Efek samping serius dari vaksin dapat terjadi tetapi sangat jarang, sehingga tidak dapat dideteksi diantara orang-orang pertama yang divaksinasi. Namun, sistem pengawasan tersedia untuk memastikan bahwa efek samping serius dan jarang tersebut dapat dilaporkan ke otoritas kesehatan masyarakat maupun produsen vaksin.
Vaksin COVID-19 AstraZeneca
Vaksinasi terhadap COVID-19 tidak akan mengurangi penyakit atau kematian yang diakibatkan hal lain. Dalam kampanye vaksinasi secara luas, secara rutin negara akan memberikan informasi potensi efek samping pasca imunisasi. Pemerintah secara teratur akan terus berhubungan dengan produsen vaksin, untuk mengetahui info keamanan vaksin COVID-19 terbaru. Perihal vaksin AstraZeneca, data menunjukan bahwa manfaat vaksin ini lebih besar daripada resikonya, dan direkomendasikan untuk melanjutkan vaksinasi menggunakan vaksin tersebut.
Haruskah orang hidup dengan HIV divaksinasi? Dan haruskah menjadi prioritas?
Untuk orang hidup dengan HIV, vaksin COVID-19 membawa manfaat yang sama baiknya secara individu maupun komunitas (Mengurangi tingkat keparahan dan penyebaran penularan SARS-CoV-2).

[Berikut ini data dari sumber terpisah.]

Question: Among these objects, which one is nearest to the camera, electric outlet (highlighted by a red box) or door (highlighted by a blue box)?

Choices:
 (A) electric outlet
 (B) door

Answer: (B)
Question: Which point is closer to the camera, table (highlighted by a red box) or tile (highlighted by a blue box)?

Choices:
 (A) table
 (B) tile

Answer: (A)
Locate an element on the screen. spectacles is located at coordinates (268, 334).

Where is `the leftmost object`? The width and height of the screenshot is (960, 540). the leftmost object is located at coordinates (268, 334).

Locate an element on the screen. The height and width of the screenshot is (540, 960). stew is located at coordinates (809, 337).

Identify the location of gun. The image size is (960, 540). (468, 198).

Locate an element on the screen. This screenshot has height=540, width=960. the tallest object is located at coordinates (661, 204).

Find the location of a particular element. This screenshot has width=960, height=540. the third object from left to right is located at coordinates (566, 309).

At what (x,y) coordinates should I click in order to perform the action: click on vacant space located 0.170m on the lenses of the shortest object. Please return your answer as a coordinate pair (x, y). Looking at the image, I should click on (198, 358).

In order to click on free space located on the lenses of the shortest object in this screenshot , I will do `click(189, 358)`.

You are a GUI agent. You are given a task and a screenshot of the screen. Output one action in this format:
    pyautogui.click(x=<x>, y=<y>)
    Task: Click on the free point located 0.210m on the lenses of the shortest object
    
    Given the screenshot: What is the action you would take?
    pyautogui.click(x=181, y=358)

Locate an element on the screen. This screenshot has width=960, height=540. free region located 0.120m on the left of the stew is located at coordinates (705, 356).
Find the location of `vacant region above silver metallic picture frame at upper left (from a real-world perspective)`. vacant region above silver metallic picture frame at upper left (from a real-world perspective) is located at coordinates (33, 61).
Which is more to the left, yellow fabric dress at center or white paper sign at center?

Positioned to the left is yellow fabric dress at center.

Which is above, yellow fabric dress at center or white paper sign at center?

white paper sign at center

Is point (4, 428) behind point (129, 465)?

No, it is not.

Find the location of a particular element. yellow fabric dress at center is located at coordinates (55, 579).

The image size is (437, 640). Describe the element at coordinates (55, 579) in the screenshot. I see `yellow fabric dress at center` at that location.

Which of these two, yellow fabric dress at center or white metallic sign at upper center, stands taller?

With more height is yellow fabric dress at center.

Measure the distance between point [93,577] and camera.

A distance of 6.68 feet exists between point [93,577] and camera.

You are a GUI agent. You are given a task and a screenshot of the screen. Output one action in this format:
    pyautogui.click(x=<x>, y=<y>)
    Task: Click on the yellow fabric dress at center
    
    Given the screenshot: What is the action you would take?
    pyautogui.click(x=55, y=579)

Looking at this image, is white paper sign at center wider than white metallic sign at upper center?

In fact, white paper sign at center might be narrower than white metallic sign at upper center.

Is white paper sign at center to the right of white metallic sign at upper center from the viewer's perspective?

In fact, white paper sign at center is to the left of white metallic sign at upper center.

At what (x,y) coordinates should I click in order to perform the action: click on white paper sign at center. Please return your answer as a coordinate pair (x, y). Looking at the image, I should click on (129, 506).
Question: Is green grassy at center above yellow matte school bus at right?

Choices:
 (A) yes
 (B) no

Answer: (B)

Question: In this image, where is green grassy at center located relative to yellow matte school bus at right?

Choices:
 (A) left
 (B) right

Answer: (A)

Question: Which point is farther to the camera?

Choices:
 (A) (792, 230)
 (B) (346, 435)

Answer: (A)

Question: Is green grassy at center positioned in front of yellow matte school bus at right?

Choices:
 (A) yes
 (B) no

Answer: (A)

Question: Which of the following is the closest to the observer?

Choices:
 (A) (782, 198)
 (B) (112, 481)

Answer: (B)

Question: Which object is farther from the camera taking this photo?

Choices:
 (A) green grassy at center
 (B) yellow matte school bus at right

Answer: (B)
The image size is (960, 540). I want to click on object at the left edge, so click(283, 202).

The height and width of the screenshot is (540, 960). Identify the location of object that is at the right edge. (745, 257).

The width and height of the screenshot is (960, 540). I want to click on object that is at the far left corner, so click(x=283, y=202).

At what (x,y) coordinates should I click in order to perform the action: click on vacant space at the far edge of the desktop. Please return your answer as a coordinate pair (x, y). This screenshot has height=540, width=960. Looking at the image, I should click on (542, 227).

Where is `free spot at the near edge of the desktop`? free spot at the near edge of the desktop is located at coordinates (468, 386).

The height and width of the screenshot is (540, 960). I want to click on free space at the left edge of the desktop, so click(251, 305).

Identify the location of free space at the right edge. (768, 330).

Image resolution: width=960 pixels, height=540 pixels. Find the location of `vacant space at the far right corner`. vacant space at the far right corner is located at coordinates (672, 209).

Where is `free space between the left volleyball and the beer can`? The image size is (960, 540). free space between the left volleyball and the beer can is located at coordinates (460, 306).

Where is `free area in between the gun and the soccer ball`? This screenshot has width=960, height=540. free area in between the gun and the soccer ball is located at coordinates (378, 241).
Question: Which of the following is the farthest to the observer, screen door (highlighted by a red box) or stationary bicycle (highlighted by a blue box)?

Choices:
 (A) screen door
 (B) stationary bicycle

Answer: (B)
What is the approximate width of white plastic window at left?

Advokasi dibutuhkan sehingga tidak ada yang tertinggal, dan program vaksinasi nasional tidak mengecualikan orang-orang dari populasi kunci yang mungkin memiliki akses terbatas terhadap fasilitas kesehatan. Berdasarkan data terkini menunjukan bahwa orang dengan HIV, terlepas dari jumlah CD4 mereka, berada pada peningkatan resiko lebih parah dan kematian karena COVID-19 dibandingkan orang lain. Orang hidup dengan HIV harus dijadikan kelompok prioritas dalam kebijakan vaksinasi COVID-19 nasional.
Sampai tingkat penularan virus rendah dimasyarakat, orang-orang harus terus melakukan tindakan pencegahan virus SARS-CoV-2 (Jaga jarak, Rajin mencuci tangan dan memakai masker) bahkan setelah di vaksinasi.
Orang hidup dengan HIV harus tetap mempertahankan kepatuhan minum ARV, yang tidak hanya mempertahankan kesehatan tetapi juga mencegah penularan HIV berkelanjutan.